Price of Compressed Natural Gas (CNG) may be hiked by up to Rs 2 per kg in the next few days as rupee devaluation has pushed up input cost.

City gas retailers including Indraprastha Gas Ltd, which supplies CNG to automobiles and piped cooking gas to households in the national capital, are likely to announce fuel price revision over the weekend, sources privy to the development said.

IGL had last raised CNG in Delhi by Rs 2 per kg to Rs 32 per kg from October 1.

Sources said the hike was necessitated because IGL and other city gas firms were being forced to buy expensive imported LNG as supplies from Reliance Industries' eastern offshore KG-D6 gas field have dried-up due to fall in output.

Also, the rupee depreciation has made raw material -- that is, natural gas from Reliance, state-owned GAIL and imported LNG -- even costlier.

Rupee was at about Rs 49.50 to the dollar at the time of last price hike and it is today close to Rs 53.

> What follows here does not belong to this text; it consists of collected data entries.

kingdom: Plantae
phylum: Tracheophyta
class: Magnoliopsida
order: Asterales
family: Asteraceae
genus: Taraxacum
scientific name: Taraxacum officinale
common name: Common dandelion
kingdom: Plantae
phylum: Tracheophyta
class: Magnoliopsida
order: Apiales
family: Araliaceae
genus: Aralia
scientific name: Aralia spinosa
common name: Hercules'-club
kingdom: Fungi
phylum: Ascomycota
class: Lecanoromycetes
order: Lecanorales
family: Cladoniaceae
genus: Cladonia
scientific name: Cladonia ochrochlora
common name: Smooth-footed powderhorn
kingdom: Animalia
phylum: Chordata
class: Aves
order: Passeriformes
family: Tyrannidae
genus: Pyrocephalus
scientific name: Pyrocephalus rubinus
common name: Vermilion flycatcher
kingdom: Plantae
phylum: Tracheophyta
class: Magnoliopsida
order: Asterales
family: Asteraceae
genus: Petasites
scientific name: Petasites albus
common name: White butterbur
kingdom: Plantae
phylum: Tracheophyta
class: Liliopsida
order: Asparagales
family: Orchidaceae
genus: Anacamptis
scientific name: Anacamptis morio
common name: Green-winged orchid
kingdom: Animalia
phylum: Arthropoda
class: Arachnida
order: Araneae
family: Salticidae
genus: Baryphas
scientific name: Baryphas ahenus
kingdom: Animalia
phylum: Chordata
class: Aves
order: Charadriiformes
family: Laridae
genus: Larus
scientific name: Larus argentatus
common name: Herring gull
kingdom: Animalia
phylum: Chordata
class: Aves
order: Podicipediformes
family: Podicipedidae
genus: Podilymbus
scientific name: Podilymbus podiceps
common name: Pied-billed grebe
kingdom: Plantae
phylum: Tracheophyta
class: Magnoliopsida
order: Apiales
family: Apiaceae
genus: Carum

The government has fixed the price of domestic gas produced by state-owned ONGC and RIL in dollar terms and every time the rupee depreciates against the US currency, users end up paying more. Gas from both Reliance and ONGC is priced at $4.20 per million British thermal units.

IGL contracted 0.308 million standard cubic metres per day of gas from RIL, but following a 35% drop in KG-D6 output, supplies to city gas projects have been cut so that demand of priority power and fertiliser sector can be met.

Sources said companies like IGL and Mahanagar Gas Ltd in Mumbai are buying imported liquefied natural gas (LNG), which is priced at over $17 per mmBtu, to meet the shortfall.

IGL get up to 2.7 mmscmd of gas from domestic fields of Oil and Natural Gas Corp (ONGC) and buys another 0.6 mmscmd as LNG.